Extracted page text:
------------------------------------------------------------

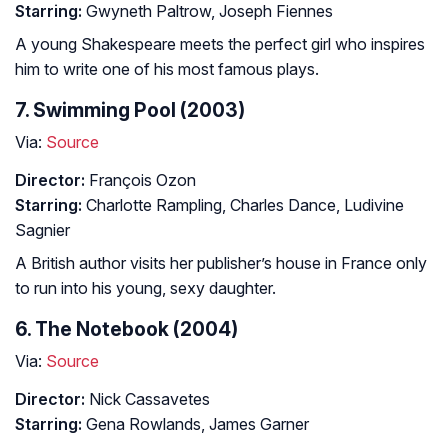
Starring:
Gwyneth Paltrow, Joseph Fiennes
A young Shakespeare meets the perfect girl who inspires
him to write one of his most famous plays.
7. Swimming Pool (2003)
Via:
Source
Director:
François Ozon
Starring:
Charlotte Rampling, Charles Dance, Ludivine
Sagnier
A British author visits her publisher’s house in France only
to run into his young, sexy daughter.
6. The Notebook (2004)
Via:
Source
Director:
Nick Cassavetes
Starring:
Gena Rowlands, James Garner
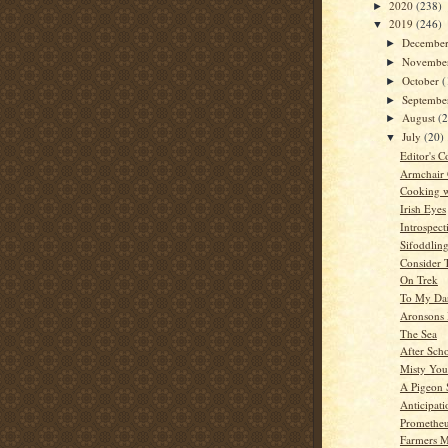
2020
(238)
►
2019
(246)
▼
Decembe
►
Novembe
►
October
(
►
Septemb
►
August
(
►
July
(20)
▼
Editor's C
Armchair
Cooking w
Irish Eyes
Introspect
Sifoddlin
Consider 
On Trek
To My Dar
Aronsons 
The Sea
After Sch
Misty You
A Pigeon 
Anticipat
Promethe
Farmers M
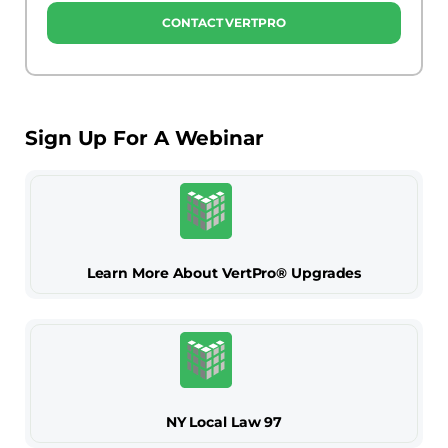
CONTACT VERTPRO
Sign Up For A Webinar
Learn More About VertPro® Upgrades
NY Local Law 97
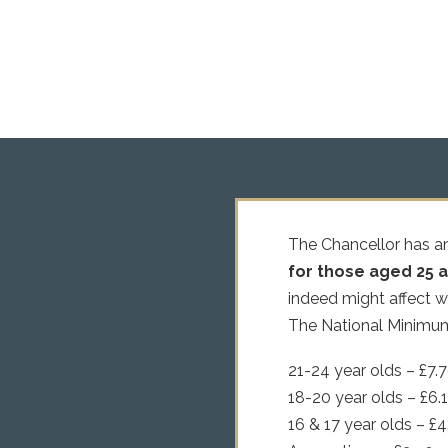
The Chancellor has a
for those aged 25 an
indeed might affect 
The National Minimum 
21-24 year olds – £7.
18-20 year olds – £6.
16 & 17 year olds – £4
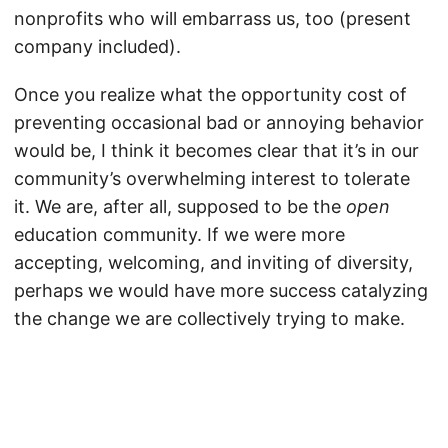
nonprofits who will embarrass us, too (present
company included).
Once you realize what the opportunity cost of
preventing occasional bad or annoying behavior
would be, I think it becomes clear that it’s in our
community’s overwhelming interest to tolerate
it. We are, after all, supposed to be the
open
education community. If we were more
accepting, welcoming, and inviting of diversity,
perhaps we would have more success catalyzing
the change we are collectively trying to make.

------------------------------------------------------------

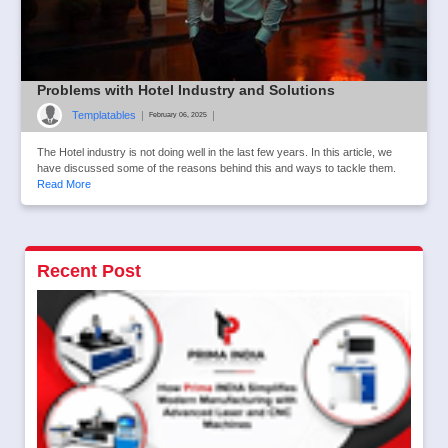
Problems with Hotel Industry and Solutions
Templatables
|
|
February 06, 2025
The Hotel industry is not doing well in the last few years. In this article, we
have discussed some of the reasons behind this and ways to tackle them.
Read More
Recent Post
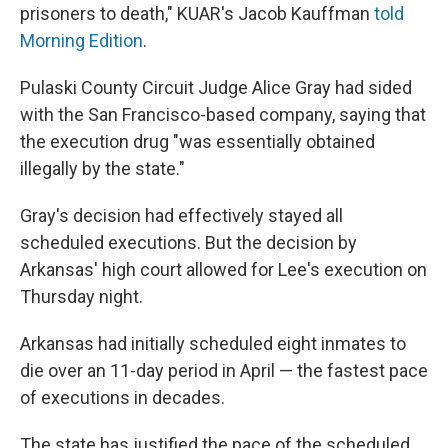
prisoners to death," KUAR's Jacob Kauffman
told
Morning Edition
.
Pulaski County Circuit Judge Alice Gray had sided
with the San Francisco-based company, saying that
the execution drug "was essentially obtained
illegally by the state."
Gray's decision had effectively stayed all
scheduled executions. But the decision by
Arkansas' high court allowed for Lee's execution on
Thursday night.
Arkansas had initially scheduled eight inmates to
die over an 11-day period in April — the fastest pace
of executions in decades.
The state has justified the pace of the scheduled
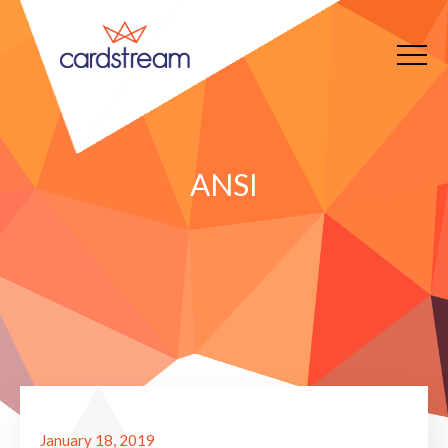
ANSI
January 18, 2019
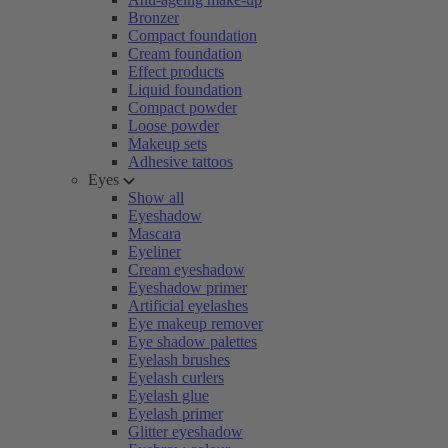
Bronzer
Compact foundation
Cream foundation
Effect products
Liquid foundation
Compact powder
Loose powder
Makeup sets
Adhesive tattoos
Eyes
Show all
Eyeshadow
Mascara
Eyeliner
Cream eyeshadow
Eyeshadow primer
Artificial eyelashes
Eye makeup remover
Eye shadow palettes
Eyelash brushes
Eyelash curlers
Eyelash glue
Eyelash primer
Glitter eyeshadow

------------------------------------------------------------

Task objective:
Output the lines as a JSON list of strings, one per line, omitting blank lines. Start at the line containing "The Chancellor has a" and end with the line containing "16 & 17 year olds – £4".

Solution for this exercise:
[
  "The Chancellor has a",
  "for those aged 25 an",
  "indeed might affect ",
  "The National Minimum ",
  "21-24 year olds – £7.",
  "18-20 year olds – £6.",
  "16 & 17 year olds – £4"
]